* _Instructions for the task_
Extract the text of every entry below exactly; leave images out.
(Beginning of Data for review)
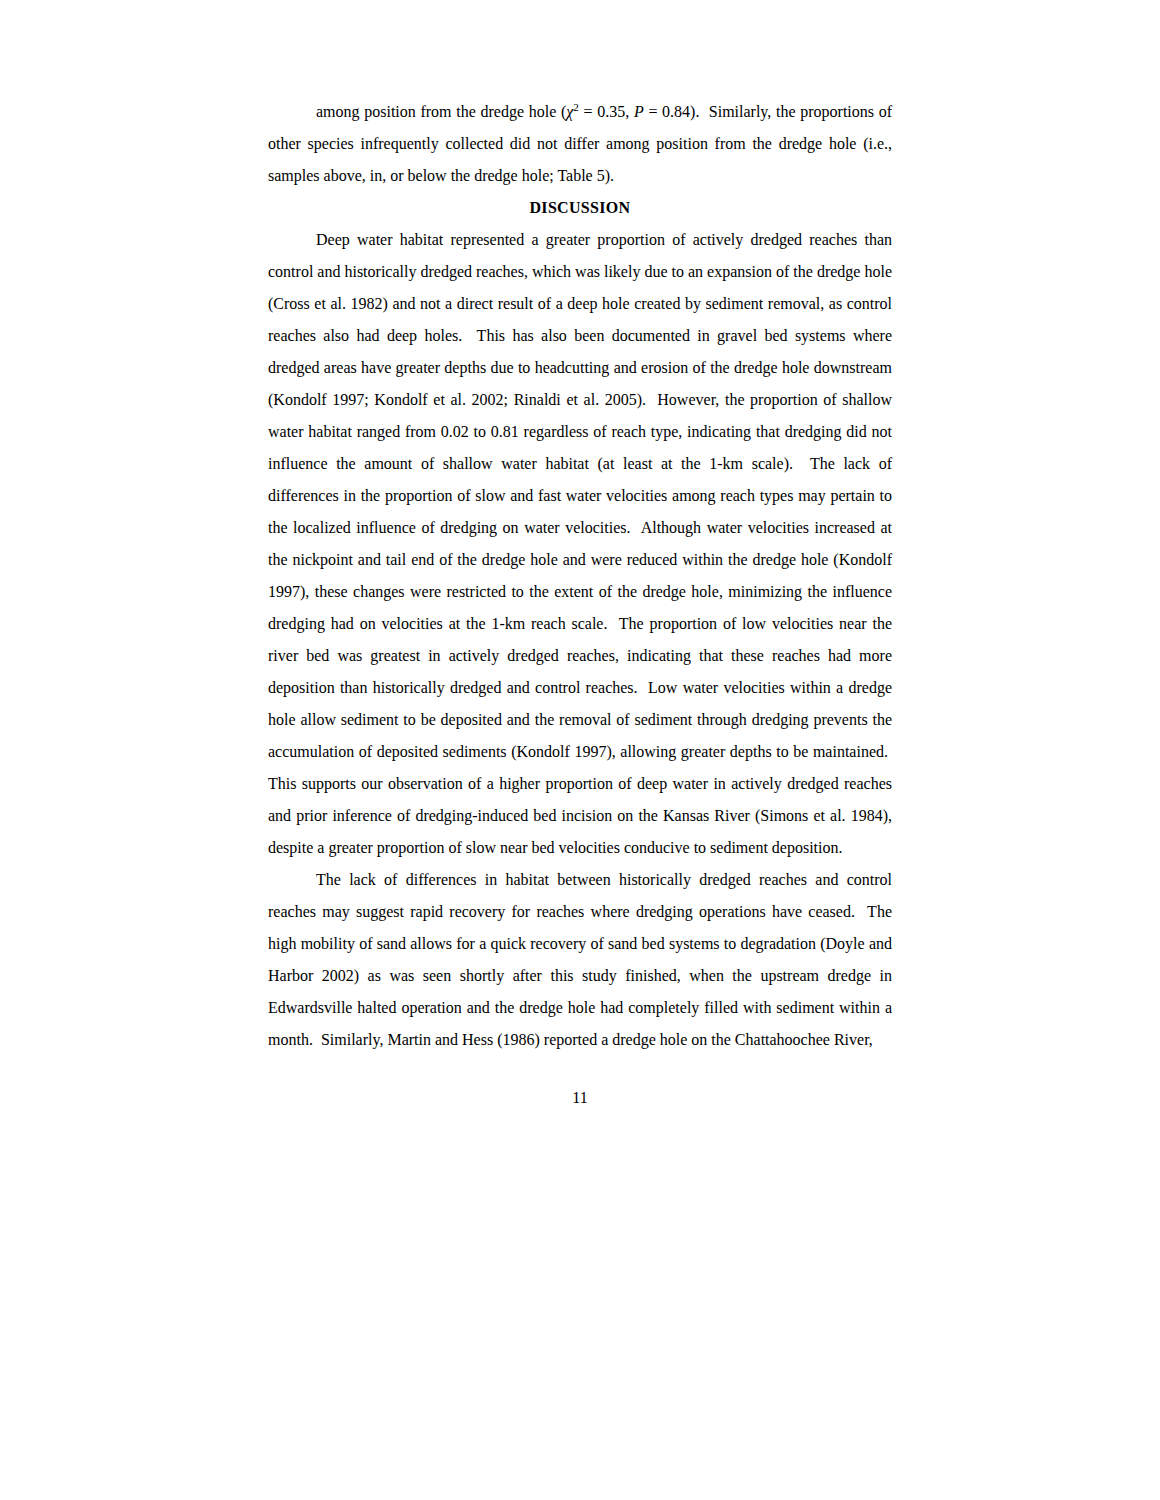among position from the dredge hole (χ2 = 0.35, P = 0.84). Similarly, the proportions of other species infrequently collected did not differ among position from the dredge hole (i.e., samples above, in, or below the dredge hole; Table 5).
DISCUSSION
Deep water habitat represented a greater proportion of actively dredged reaches than control and historically dredged reaches, which was likely due to an expansion of the dredge hole (Cross et al. 1982) and not a direct result of a deep hole created by sediment removal, as control reaches also had deep holes. This has also been documented in gravel bed systems where dredged areas have greater depths due to headcutting and erosion of the dredge hole downstream (Kondolf 1997; Kondolf et al. 2002; Rinaldi et al. 2005). However, the proportion of shallow water habitat ranged from 0.02 to 0.81 regardless of reach type, indicating that dredging did not influence the amount of shallow water habitat (at least at the 1-km scale). The lack of differences in the proportion of slow and fast water velocities among reach types may pertain to the localized influence of dredging on water velocities. Although water velocities increased at the nickpoint and tail end of the dredge hole and were reduced within the dredge hole (Kondolf 1997), these changes were restricted to the extent of the dredge hole, minimizing the influence dredging had on velocities at the 1-km reach scale. The proportion of low velocities near the river bed was greatest in actively dredged reaches, indicating that these reaches had more deposition than historically dredged and control reaches. Low water velocities within a dredge hole allow sediment to be deposited and the removal of sediment through dredging prevents the accumulation of deposited sediments (Kondolf 1997), allowing greater depths to be maintained. This supports our observation of a higher proportion of deep water in actively dredged reaches and prior inference of dredging-induced bed incision on the Kansas River (Simons et al. 1984), despite a greater proportion of slow near bed velocities conducive to sediment deposition.
The lack of differences in habitat between historically dredged reaches and control reaches may suggest rapid recovery for reaches where dredging operations have ceased. The high mobility of sand allows for a quick recovery of sand bed systems to degradation (Doyle and Harbor 2002) as was seen shortly after this study finished, when the upstream dredge in Edwardsville halted operation and the dredge hole had completely filled with sediment within a month. Similarly, Martin and Hess (1986) reported a dredge hole on the Chattahoochee River,
11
(End of Data for review)
* _Response to this exercise_
among position from the dredge hole (χ2 = 0.35, P = 0.84). Similarly, the proportions of other species infrequently collected did not differ among position from the dredge hole (i.e., samples above, in, or below the dredge hole; Table 5).
DISCUSSION
Deep water habitat represented a greater proportion of actively dredged reaches than control and historically dredged reaches, which was likely due to an expansion of the dredge hole (Cross et al. 1982) and not a direct result of a deep hole created by sediment removal, as control reaches also had deep holes. This has also been documented in gravel bed systems where dredged areas have greater depths due to headcutting and erosion of the dredge hole downstream (Kondolf 1997; Kondolf et al. 2002; Rinaldi et al. 2005). However, the proportion of shallow water habitat ranged from 0.02 to 0.81 regardless of reach type, indicating that dredging did not influence the amount of shallow water habitat (at least at the 1-km scale). The lack of differences in the proportion of slow and fast water velocities among reach types may pertain to the localized influence of dredging on water velocities. Although water velocities increased at the nickpoint and tail end of the dredge hole and were reduced within the dredge hole (Kondolf 1997), these changes were restricted to the extent of the dredge hole, minimizing the influence dredging had on velocities at the 1-km reach scale. The proportion of low velocities near the river bed was greatest in actively dredged reaches, indicating that these reaches had more deposition than historically dredged and control reaches. Low water velocities within a dredge hole allow sediment to be deposited and the removal of sediment through dredging prevents the accumulation of deposited sediments (Kondolf 1997), allowing greater depths to be maintained. This supports our observation of a higher proportion of deep water in actively dredged reaches and prior inference of dredging-induced bed incision on the Kansas River (Simons et al. 1984), despite a greater proportion of slow near bed velocities conducive to sediment deposition.
The lack of differences in habitat between historically dredged reaches and control reaches may suggest rapid recovery for reaches where dredging operations have ceased. The high mobility of sand allows for a quick recovery of sand bed systems to degradation (Doyle and Harbor 2002) as was seen shortly after this study finished, when the upstream dredge in Edwardsville halted operation and the dredge hole had completely filled with sediment within a month. Similarly, Martin and Hess (1986) reported a dredge hole on the Chattahoochee River,
11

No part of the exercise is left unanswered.